December 6 is the National Day of Remembrance and Action on Violence against Women. On this day we remember and mourn the loss of 14 women, murdered at Montréal's École Polytechnique, murdered because they were women.
We remember the 14 lives lost. And there are other numbers to remember:
- Every minute of every day, a woman or child is being sexually assaulted in Canada
- Homicide is the Number 1 killer of women in the workplace
- More than 582 missing and murdered Aboriginal women
- Women with disabilities are 1.5 to 10 times as likely to be abused as non-disabled women, depending on whether they live in the community or in institutions.
- Each week, 1 to 2 women are murdered by a current or former partner
- Up to 360,000 children in Canada are exposed to domestic violence every year
- Physical and sexual abuse costs Canada over $4 billion each year
It is easy to feel hopeless in the face of such stark statistics. However, even the smallest actions by an individual in his or her workplace can make a difference.
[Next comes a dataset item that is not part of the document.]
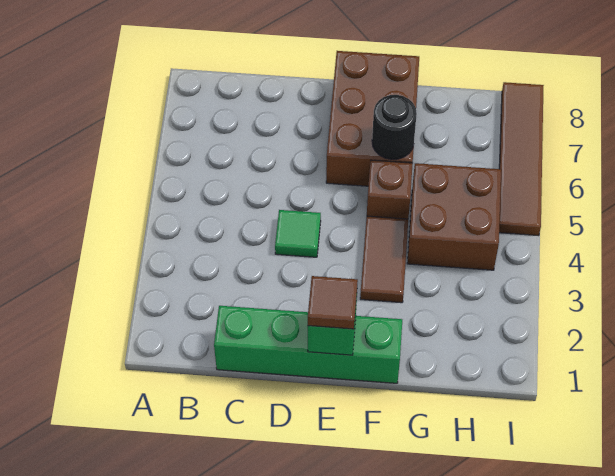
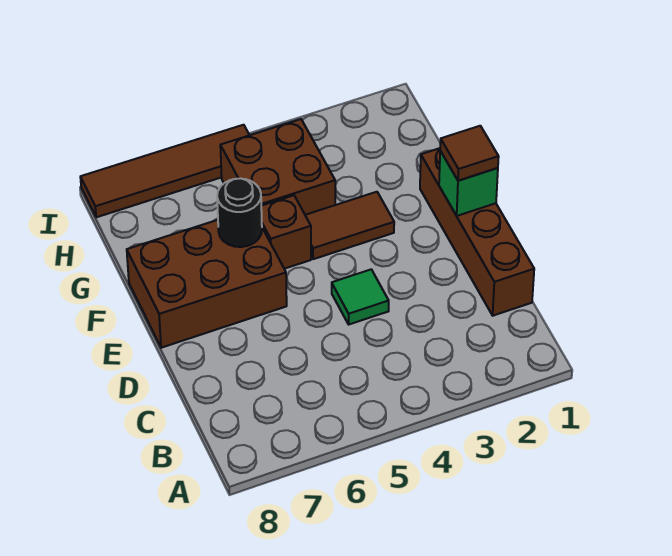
green 1x4 brick [214,306,402,383] -> brown 1x4 brick [420,148,534,316]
December 6 is the day when we make the lives of these women – of all women and children touched by violence - count.
We make a difference when we speak out against bullying, harassment and discrimination of any kind.
We make a difference when unions raise the issue of violence at the bargaining table, or advocate for effective workplace violence legislation.
We make a difference when we raise strong, compassionate children.
We make a difference when we fight for women's equality and economic security.
Each year, the Canadian Labour Congress challenges workers to Make Women's Lives Count by taking action in memory of the 14 women murdered on December 6.
The Coalition for Gun Control is also speaking out, drawing attention to the shameful way the Conservative government has begun dismantling Canada's gun control laws piece by piece over the past year, including scrapping the long gun registry. When women are killed by their spouse using a gun, it is a long gun in 72% of cases. Since 1991, when controls on all firearms were first introduced, spousal homicides with rifles and shotguns decreased by 69%. A survey in Alberta's shelters in 2010 found 37% of women reported they had been threatened with a gun.
Despite the demonstrated effectiveness of gun control legislation, the Harper government is quietly making many significant changes in the belief that Canadians won't notice and opposition and provincial politicians, with the exception of Quebec, do not care or have the power to stop them. Visit the Coalition for Gun Control's website to see how you can take action on this issue.
Other community grouups also come together at December 6 to speak out against violence against women. The YWCA's Rose Campaign, for example, encourages Canadians to send a message to their MPs, to speak out against negative media portrayals of women and girls, promote women's economic and political equality, and to speak up against violence in their communities.